# Rendered images with source text:
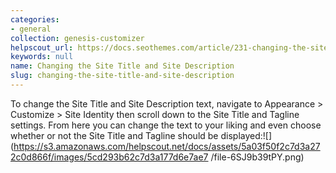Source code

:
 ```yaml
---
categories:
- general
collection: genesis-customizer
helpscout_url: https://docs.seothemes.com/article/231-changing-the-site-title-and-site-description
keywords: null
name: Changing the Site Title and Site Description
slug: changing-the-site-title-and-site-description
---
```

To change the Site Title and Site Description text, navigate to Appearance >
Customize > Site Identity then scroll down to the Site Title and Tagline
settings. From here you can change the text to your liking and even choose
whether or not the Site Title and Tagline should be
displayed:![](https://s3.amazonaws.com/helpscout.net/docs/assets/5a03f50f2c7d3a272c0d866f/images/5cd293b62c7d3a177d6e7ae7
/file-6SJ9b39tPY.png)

--

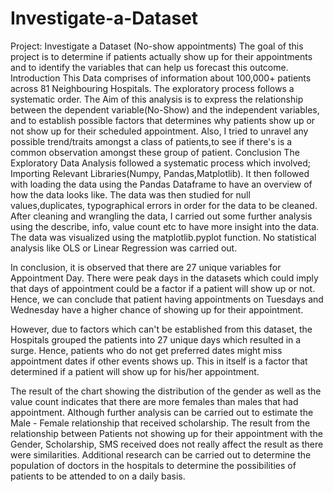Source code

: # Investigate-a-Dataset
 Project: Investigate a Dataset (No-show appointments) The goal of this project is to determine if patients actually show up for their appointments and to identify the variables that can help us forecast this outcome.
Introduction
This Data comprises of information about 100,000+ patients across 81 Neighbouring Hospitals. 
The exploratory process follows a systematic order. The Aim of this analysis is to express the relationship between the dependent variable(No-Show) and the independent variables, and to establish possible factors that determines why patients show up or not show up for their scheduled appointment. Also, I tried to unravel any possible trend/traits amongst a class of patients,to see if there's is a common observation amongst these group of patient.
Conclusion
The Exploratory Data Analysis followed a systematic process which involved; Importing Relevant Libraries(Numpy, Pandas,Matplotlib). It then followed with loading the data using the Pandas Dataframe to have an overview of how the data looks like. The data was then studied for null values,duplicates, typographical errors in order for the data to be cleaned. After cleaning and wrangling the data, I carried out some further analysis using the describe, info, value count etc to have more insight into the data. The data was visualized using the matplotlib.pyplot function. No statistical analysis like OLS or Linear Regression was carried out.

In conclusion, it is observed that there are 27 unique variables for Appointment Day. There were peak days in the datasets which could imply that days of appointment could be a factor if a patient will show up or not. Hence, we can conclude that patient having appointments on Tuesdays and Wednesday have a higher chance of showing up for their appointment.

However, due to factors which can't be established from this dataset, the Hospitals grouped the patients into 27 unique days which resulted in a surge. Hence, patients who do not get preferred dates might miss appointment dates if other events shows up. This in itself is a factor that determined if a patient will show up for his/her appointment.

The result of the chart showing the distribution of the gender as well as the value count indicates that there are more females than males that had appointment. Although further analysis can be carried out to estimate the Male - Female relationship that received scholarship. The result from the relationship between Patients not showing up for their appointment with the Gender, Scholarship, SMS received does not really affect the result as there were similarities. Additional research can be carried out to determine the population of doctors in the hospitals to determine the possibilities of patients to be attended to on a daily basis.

---

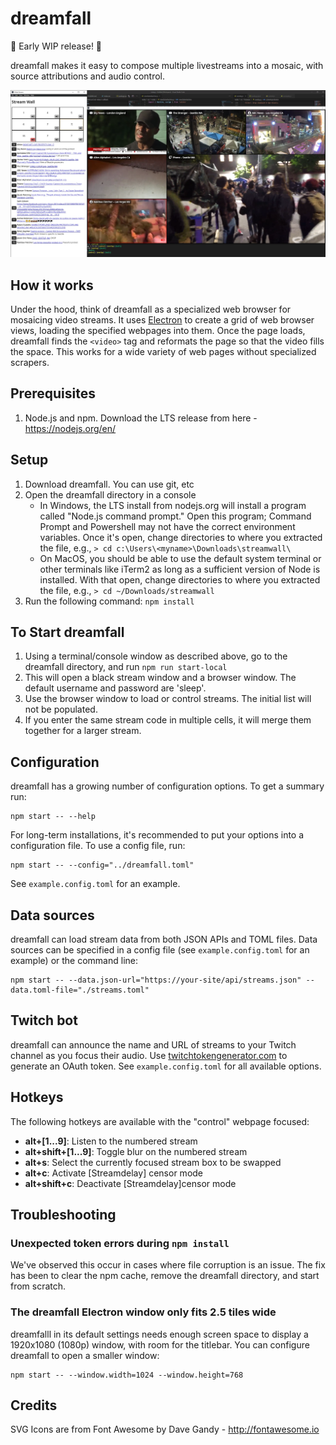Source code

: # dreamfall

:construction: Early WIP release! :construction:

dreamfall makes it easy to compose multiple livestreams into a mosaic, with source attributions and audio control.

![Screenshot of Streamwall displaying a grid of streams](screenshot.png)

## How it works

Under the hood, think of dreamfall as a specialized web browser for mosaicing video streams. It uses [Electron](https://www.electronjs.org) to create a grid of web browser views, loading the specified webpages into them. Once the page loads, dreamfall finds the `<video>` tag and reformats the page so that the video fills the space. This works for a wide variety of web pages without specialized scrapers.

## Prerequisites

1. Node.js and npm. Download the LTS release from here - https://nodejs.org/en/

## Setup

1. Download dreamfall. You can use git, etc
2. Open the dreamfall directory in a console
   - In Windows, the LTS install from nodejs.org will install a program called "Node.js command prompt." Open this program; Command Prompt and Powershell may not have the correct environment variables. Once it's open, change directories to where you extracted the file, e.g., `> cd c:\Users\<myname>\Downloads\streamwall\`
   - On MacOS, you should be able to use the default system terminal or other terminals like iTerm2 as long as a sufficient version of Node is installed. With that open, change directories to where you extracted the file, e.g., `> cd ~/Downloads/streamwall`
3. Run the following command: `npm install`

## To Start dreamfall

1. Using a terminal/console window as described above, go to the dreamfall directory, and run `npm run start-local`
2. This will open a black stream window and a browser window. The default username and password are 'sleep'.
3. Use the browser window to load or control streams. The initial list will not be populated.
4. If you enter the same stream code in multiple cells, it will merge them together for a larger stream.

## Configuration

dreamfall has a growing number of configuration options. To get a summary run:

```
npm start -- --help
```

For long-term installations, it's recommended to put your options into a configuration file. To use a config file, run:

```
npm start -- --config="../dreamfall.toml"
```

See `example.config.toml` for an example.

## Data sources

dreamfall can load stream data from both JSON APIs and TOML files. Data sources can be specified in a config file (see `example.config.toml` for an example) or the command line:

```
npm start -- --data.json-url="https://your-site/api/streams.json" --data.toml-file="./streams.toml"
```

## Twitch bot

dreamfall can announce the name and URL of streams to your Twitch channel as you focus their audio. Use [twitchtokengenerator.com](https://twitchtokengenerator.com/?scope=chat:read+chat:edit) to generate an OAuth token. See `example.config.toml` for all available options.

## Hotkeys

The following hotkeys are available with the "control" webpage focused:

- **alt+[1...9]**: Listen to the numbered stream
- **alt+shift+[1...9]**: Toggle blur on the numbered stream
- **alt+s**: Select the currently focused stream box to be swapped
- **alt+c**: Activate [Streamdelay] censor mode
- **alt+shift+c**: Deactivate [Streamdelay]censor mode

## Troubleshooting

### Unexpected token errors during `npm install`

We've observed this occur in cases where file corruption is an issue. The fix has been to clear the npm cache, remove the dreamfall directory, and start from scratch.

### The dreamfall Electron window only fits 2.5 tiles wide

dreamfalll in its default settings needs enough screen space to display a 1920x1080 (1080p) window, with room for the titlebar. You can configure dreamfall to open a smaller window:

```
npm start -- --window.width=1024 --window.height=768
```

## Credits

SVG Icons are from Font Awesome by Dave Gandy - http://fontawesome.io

# What to work on:
With the first line being the one containing "## Prerequisites" and the last line the one containing "## Twitch bot", transcribe exactly the lines above that fall in that range.

# Completed task:
## Prerequisites

1. Node.js and npm. Download the LTS release from here - https://nodejs.org/en/

## Setup

1. Download dreamfall. You can use git, etc
2. Open the dreamfall directory in a console
   - In Windows, the LTS install from nodejs.org will install a program called "Node.js command prompt." Open this program; Command Prompt and Powershell may not have the correct environment variables. Once it's open, change directories to where you extracted the file, e.g., `> cd c:\Users\<myname>\Downloads\streamwall\`
   - On MacOS, you should be able to use the default system terminal or other terminals like iTerm2 as long as a sufficient version of Node is installed. With that open, change directories to where you extracted the file, e.g., `> cd ~/Downloads/streamwall`
3. Run the following command: `npm install`

## To Start dreamfall

1. Using a terminal/console window as described above, go to the dreamfall directory, and run `npm run start-local`
2. This will open a black stream window and a browser window. The default username and password are 'sleep'.
3. Use the browser window to load or control streams. The initial list will not be populated.
4. If you enter the same stream code in multiple cells, it will merge them together for a larger stream.

## Configuration

dreamfall has a growing number of configuration options. To get a summary run:

```
npm start -- --help
```

For long-term installations, it's recommended to put your options into a configuration file. To use a config file, run:

```
npm start -- --config="../dreamfall.toml"
```

See `example.config.toml` for an example.

## Data sources

dreamfall can load stream data from both JSON APIs and TOML files. Data sources can be specified in a config file (see `example.config.toml` for an example) or the command line:

```
npm start -- --data.json-url="https://your-site/api/streams.json" --data.toml-file="./streams.toml"
```

## Twitch bot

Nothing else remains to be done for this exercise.